I realize now — that as a Protestant — I misquoted the Bible when challenging Catholics about Purgatory. Catholics taught that there was a “transition” between earth and heaven—a place or state of final purification called Purgatory.

purgatory.jpg“But how can there be a Purgatory?” I asked. “Doesn’t St. Paul teach that ‘to be absent from the body is to be present with the Lord’?  Since ‘absence from the body’ means that we are immediately in ‘the presence of the Lord,’ there can’t be anything called Purgatory. Catholics deny the clear teaching of the Bible!”

Whoa! Slow down! Is this really what the Bible says?

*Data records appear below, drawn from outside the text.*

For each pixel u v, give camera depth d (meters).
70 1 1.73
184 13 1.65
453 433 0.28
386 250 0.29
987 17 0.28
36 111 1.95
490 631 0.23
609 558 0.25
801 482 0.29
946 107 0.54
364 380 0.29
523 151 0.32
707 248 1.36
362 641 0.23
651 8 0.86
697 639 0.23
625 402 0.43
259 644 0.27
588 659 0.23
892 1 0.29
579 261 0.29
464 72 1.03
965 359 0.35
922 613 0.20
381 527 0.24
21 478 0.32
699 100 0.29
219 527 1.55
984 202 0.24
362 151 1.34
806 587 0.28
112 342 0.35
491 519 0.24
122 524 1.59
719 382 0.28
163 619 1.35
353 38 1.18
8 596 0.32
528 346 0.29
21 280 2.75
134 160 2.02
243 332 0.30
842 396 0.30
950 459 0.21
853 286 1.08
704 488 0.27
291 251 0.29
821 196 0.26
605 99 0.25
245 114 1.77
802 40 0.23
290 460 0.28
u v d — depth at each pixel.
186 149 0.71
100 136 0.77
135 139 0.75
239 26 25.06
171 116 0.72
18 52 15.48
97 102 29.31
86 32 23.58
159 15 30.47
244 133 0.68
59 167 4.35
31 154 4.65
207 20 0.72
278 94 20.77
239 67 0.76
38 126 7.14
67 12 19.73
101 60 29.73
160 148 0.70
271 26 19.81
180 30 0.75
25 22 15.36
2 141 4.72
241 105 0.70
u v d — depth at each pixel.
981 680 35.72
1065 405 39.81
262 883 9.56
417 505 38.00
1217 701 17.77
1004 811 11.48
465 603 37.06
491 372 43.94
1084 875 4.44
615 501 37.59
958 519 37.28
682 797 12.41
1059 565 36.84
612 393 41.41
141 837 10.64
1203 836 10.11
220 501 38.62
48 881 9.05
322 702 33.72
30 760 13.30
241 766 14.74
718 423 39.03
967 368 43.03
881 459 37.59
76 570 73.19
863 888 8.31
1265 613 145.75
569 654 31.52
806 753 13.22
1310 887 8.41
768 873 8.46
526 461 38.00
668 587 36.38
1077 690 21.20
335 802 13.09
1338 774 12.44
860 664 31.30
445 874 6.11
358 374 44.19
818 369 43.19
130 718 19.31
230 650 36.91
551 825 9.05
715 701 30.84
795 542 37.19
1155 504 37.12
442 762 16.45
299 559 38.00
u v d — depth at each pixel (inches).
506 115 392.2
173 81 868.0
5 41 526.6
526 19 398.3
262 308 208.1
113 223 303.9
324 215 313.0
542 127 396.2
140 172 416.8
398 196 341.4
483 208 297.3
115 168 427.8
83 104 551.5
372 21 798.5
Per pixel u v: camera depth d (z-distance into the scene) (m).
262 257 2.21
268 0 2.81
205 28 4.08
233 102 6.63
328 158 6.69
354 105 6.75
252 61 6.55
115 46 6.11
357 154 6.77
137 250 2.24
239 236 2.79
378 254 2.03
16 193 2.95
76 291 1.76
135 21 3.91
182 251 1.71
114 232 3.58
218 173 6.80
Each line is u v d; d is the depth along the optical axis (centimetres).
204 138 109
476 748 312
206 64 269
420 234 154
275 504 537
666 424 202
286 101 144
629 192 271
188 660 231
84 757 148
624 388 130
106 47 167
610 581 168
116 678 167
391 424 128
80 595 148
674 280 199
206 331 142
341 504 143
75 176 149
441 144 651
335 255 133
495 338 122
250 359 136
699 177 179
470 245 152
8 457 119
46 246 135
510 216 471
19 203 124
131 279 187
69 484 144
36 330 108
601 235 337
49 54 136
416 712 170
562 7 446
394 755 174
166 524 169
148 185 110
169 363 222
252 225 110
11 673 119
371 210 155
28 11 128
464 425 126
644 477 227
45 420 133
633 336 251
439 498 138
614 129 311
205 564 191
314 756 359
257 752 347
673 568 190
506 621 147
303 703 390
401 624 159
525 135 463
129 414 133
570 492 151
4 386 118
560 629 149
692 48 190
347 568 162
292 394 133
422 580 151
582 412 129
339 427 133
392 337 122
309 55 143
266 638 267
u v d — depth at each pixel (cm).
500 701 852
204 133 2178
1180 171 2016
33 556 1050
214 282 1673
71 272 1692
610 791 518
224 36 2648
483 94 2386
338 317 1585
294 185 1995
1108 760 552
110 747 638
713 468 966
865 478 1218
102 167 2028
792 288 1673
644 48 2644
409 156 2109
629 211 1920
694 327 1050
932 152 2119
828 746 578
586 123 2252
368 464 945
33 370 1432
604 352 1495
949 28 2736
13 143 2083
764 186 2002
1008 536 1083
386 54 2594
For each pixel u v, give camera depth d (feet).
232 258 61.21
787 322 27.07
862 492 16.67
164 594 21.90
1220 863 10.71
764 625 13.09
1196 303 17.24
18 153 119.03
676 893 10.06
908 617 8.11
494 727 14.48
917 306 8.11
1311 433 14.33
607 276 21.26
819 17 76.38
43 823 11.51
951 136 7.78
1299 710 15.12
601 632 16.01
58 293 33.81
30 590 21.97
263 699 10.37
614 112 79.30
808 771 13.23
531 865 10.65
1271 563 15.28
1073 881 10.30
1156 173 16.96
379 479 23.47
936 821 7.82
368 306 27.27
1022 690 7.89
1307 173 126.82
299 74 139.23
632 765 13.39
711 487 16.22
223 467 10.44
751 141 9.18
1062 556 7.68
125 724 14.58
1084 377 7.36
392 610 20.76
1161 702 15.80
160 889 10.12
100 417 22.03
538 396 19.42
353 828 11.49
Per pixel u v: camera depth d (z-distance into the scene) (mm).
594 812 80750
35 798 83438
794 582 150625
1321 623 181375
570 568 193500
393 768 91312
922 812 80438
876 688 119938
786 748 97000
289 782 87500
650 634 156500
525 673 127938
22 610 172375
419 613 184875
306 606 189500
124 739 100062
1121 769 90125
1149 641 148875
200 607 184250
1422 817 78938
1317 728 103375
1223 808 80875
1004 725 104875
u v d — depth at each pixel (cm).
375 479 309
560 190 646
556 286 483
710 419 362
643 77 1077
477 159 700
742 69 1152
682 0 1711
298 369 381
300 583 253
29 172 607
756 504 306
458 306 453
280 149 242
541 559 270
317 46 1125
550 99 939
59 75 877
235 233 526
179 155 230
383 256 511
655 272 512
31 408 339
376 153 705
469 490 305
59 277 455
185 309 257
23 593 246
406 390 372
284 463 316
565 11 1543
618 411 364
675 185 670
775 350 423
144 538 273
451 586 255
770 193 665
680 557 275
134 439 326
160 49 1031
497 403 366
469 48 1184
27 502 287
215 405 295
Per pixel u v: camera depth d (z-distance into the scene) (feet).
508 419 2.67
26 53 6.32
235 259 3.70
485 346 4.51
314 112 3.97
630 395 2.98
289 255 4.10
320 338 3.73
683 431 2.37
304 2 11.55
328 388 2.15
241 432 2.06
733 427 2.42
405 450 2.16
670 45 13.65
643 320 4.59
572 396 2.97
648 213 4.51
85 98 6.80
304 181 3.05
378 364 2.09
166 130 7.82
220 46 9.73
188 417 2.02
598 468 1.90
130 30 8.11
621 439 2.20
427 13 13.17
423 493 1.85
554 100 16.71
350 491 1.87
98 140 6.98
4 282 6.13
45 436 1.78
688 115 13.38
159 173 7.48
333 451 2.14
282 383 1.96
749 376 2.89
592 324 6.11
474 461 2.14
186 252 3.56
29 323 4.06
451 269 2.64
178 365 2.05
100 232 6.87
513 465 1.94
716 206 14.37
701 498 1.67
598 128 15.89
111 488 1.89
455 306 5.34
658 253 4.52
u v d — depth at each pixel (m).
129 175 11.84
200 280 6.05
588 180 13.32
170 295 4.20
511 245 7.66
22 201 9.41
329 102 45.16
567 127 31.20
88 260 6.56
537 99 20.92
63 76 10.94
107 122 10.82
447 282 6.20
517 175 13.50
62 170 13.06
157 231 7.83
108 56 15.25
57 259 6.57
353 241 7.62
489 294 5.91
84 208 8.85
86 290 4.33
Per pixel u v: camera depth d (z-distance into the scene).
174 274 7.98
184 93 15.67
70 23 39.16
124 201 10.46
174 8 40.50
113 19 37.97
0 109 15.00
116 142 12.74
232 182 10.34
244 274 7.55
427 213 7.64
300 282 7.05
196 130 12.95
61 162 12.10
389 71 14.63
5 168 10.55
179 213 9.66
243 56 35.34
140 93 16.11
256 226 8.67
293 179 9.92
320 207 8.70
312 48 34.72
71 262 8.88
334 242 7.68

First, that is a misreading of the Bible—a twisting of Scripture to score a point. The Bible does NOT say “to be absent from the body is to be present with the Lord.” Rather it says,

“So we are always of good courage; we know that while we are at home in the body we are away from the Lord, for we walk by faith, not by sight. We are of good courage, and we would rather be away from the body and at home with the Lord” (2 Cor 5:6-8).

This is very different from my old argument. Paul would rather be away from the body and at home with the Lord, but certainly doesn’t say it the way I twisted it in my old anti-Catholic days.

If I want to be away from Michigan in the winter I might say “In the winter we would rather be away from Michigan and present in Arizona.” It does NOT say that to be away from Michigan that I am instantly or automatically in Arizona. My in-laws go between Arizona and Michigan twice a year and they stop a lot along the way. It usually takes them 3-4 weeks to get from one to the other as the visit and camp along the way.

We understand that this language leaves room for a transition period—especially in an automobile or plane with a possible motel or visit along the way. Paul’s words also leave room for such a transition; it does not exclude Purgatory.

Second, Paul teaches that we will pass through fire. Notice what he says in 1 Corinthians 3:15: On “the Day” if “any man’s work is burned up, he will suffer loss, though he himself will be saved, but only as through fire.”  Sounds like Purgatory to me.

Third, Purgatory is not “away from the Lord” strictly speaking. Those in Purgatory—whether it is a place or a state of transition—are not apart from the Lord. In fact, it is the love of God that is purifying them. I have always said that Purgatory is like the front porch of heaven. Those who are in Purgatory know they have arrived! But you can read more about that in my article on Purgatory here. (link fixed)

So, don’t let someone trick you with the old “to be absent from the body is to be present with the Lord” argument. It is fallacious and deceptive. Again, the Catholic Church is correct.